▸ **Passage provided**:
● ● ● ● ● ● ●

A wonderfully good and decent man, who happens to be my sister’s husband, has come to a moment of pain. For reasons beyond counting, I consider him a superior person. Recently, I told my sister just that.
“He doesn’t see himself that way at all,” she replied.
My eldest son, the Sophistpundit, wise beyond his years, overheard her remark. He commented, “That’s because he’s a good person.”
Which is correct but deeply puzzling. A jerk will take it for granted that he’s a gift to the human race, admired by all; it takes a good man to regret his failings. How can that be? What does it say about the accuracy — and thus the usefulness — of our mechanism for moral self-judgment?
Some reflection on this subject is called for.
Most Americans call the faculty for moral self-judgment conscience. A Google search of the word will return 71 million hits, many of then “appeals to conscience” on various public issues such as the war in Iraq. Such appeals aim at some internal tribunal within every human being where decisions are made about right and wrong conduct, in private life even more frequently than in public affairs.
The concept of conscience originated in Christian doctrine, and has been recognized by Federal law. The latter allows individuals holding certain beliefs to become “conscientious objectors” and avoid military service.
The Catholic Church for centuries has required an examination of conscience before confession. And the Protestant Reformation, in a sense, was the elevation of conscience to ultimate religious authority: only the individual believer, consulting his inner tribunal with Bible in hand, could arrive at salvation. American individualism descends directly from this line of thought.
Secular and Christian versions of conscience vary in some respects, but agree on two important points. First, searching one’s conscience is primarily a matter of intellectual reflection — of weighing an act against the demands of morality or God’s commandments. Second, ignoring the voice of conscience exacts a heavy emotional price: the transgressor will suffer feelings of guilt and shame.

● ● ● ● ● ● ●

▸ **Dataset excerpts**:
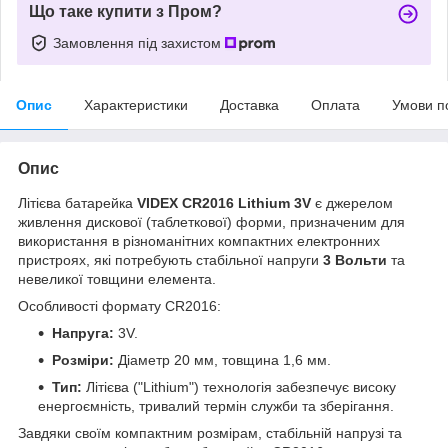
Що таке купити з Пром?
Замовлення під захистом
Опис
Характеристики
Доставка
Оплата
Умови п
Опис
Літієва батарейка
VIDEX CR2016 Lithium 3V
є джерелом
живлення дискової (таблеткової) форми, призначеним для
використання в різноманітних компактних електронних
пристроях, які потребують стабільної напруги
3 Вольти
та
невеликої товщини елемента.
Особливості формату CR2016:
Напруга:
3
V
.
Розміри:
Діаметр
20
мм
, товщина
1
,
6
мм
.
Тип:
Літієва ("Lithium") технологія забезпечує високу
енергоємність, тривалий термін служби та зберігання.
Завдяки своїм компактним розмірам, стабільній напрузі та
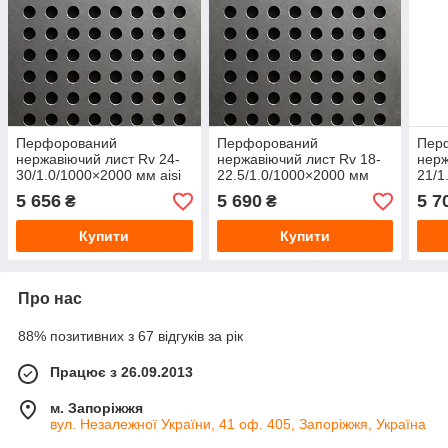
Перфорований
Перфорований
Пер
нержавіючий лист Rv 24-
нержавіючий лист Rv 18-
нерж
30/1.0/1000×2000 мм aisi
22.5/1.0/1000×2000 мм
21/1
304 BA/PE
aisi 304 BA/PE
304 
5 656
5 690
5 7
₴
₴
Купити
Купити
Про нас
88% позитивних з 67 відгуків за рік
Працює з 26.09.2013
м. Запоріжжя
вул. Незалежної України, 41 оф. 405, Запоріжжя, Україна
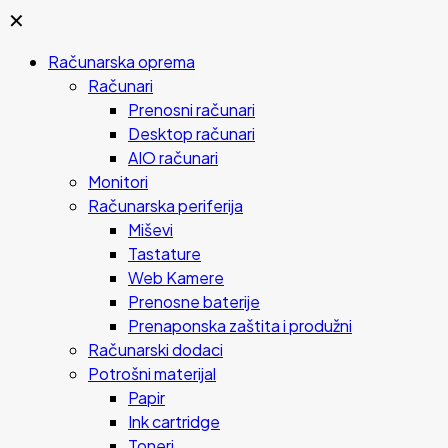
✕
Računarska oprema
Računari
Prenosni računari
Desktop računari
AIO računari
Monitori
Računarska periferija
Miševi
Tastature
Web Kamere
Prenosne baterije
Prenaponska zaštita i produžni
Računarski dodaci
Potrošni materijal
Papir
Ink cartridge
Toneri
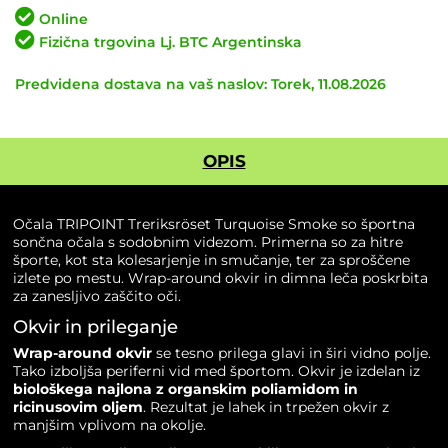
Smoke
Online
količina
Fizična trgovina Lj. BTC Argentinska
Predvidena dostava na vaš naslov: Torek, 11.08.2026
OPIS
Očala TRIPOINT Treriksröset Turquoise Smoke so športna
sončna očala s sodobnim videzom. Primerna so za hitre
športe, kot sta kolesarjenje in smučanje, ter za sproščene
izlete po mestu. Wrap-around okvir in dimna leča poskrbita
za zanesljivo zaščito oči.
Okvir in prileganje
Wrap-around okvir
se tesno prilega glavi in širi vidno polje.
Tako izboljša periferni vid med športom. Okvir je izdelan iz
biološkega najlona z organskim poliamidom in
ricinusovim oljem
. Rezultat je lahek in trpežen okvir z
manjšim vplivom na okolje.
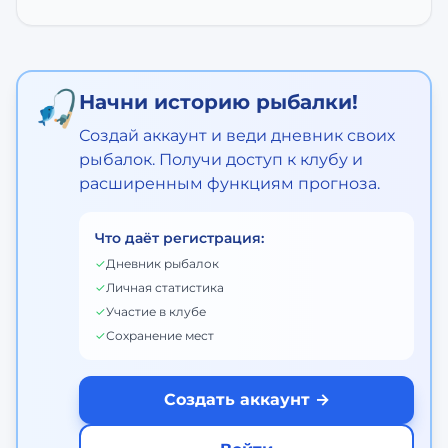
🎣
Начни историю рыбалки!
Создай аккаунт и веди дневник своих
рыбалок. Получи доступ к клубу и
расширенным функциям прогноза.
Что даёт регистрация:
✓
Дневник рыбалок
✓
Личная статистика
✓
Участие в клубе
✓
Сохранение мест
Создать аккаунт →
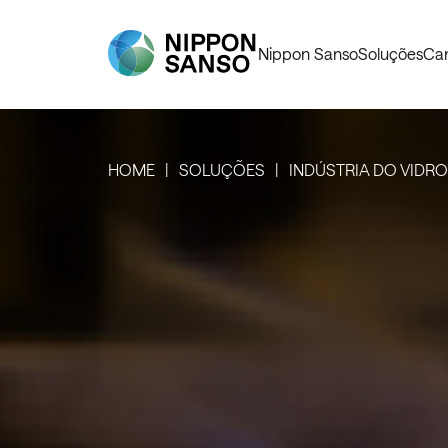
Nippon Sanso
Soluções
Car
HOME
SOLUÇÕES
INDÚSTRIA DO VIDRO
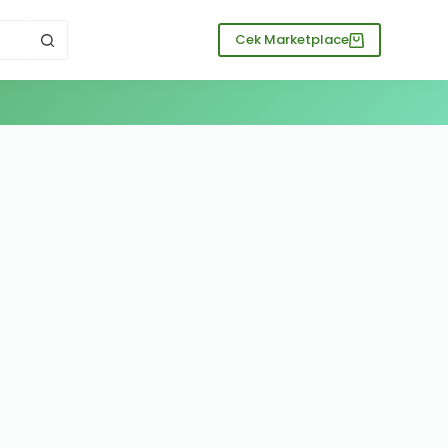
Cek Marketplace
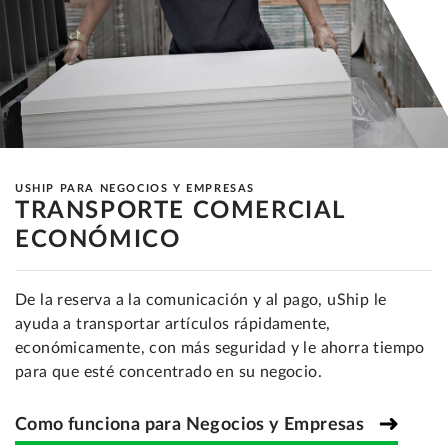
USHIP PARA NEGOCIOS Y EMPRESAS
TRANSPORTE COMERCIAL
ECONÓMICO
De la reserva a la comunicación y al pago, uShip le
ayuda a transportar artículos rápidamente,
económicamente, con más seguridad y le ahorra tiempo
para que esté concentrado en su negocio.
Como funciona para Negocios y Empresas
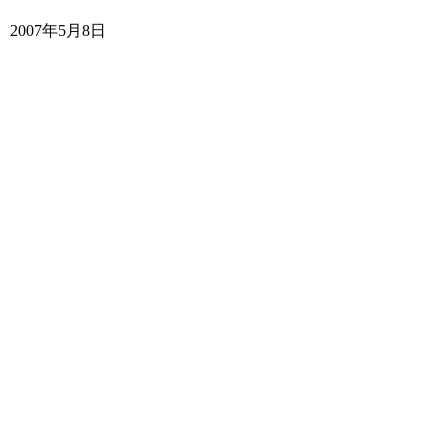
2007年5月8日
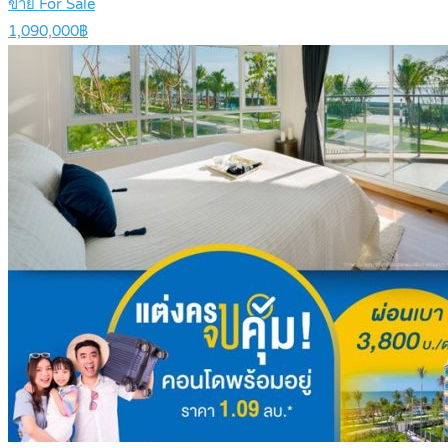
ขาย For Sale
1,090,000฿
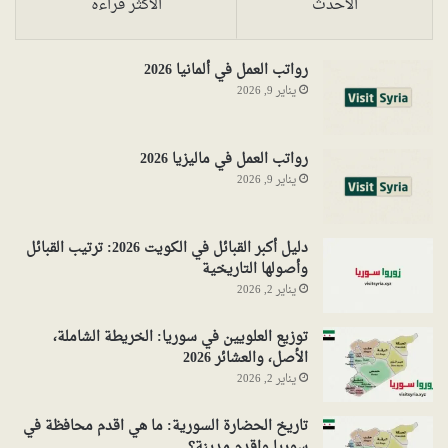
الأحدث
الأكثر قراءةً
رواتب العمل في ألمانيا 2026
يناير 9, 2026
رواتب العمل في ماليزيا 2026
يناير 9, 2026
دليل أكبر القبائل في الكويت 2026: ترتيب القبائل
وأصولها التاريخية
يناير 2, 2026
توزيع العلويين في سوريا: الخريطة الشاملة،
الأصل، والعشائر 2026
يناير 2, 2026
تاريخ الحضارة السورية: ما هي اقدم محافظة في
سوريا واقدم مدينة؟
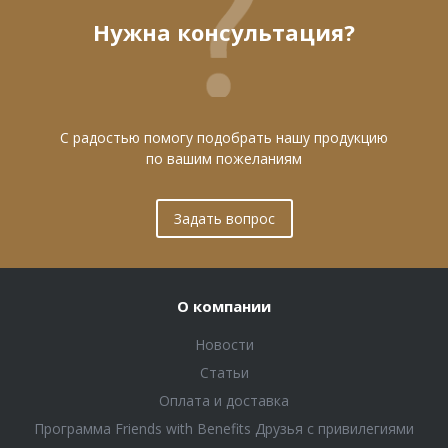
Нужна консультация?
С радостью помогу подобрать нашу продукцию
по вашим пожеланиям
Задать вопрос
О компании
Новости
Статьи
Оплата и доставка
Программа Friends with Benefits Друзья с привилегиями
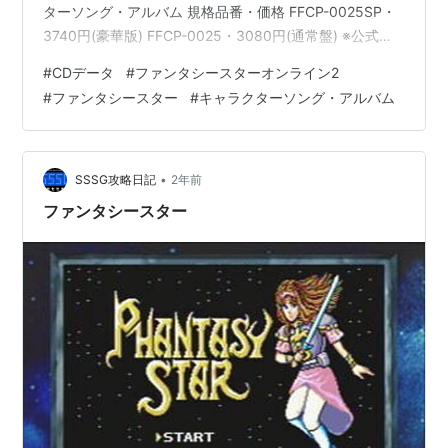
ターソング・アルバム 規格品番・価格 FFCP-0025SP・
3740円(豪華版) FFCP-0025・3080円(通常盤) ※公式サ
イト参考PSOはだいたい2っぽいですが、2だけでもオン
#
CDデータ
#
ファンタシースターオンライン2
ラインだけでもないのが迷いどころです(？) 収録曲リス
#
ファンタシースター
#
キャラクターソング・アルバム
ト 1.プロローグ (ミニドラマ) 2.豪華絢爛ラビアンローズ
歌:カトリ(CV.桑島法子) 3.武麗舞クロステンド 歌:アザナ
ミ(CV.中原麻衣…
•
SSSG攻略日記
2年前
ファンタシースター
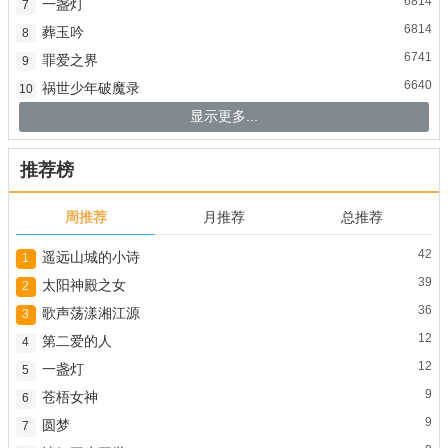
6814
一盏灯
7
6814
葬玉吟
8
6741
罪爱之界
9
6640
祸世少年破魔录
10
显示更多...
推荐榜
周推荐
月推荐
总推荐
42
遥远山城的小诗
1
39
太阳神殿之女
2
36
歌声荡漾湘江源
3
12
第二爱的人
4
12
一盏灯
5
9
苍梧女神
6
9
圆梦
7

● ● ● ● ● ● ●

▸ **What is expected**: For each statement below, say yes or no according to whether it agrees with the passage on conscience, and quote the words of the passage that decide it. 1. The concept of conscience originated in Jewish doctrine. 2. The Catholic Church has required an examination of conscience before confession. 3. Secular and Christian versions of conscience agree on every point. The listing was drawn from a source separate from the passage on conscience.

▸ **Response box**:
1. No: "The concept of conscience originated in Christian doctrine"
2. Yes: "The Catholic Church for centuries has required an examination of conscience before confession."
3. No: "Secular and Christian versions of conscience vary in some respects, but agree on two important points."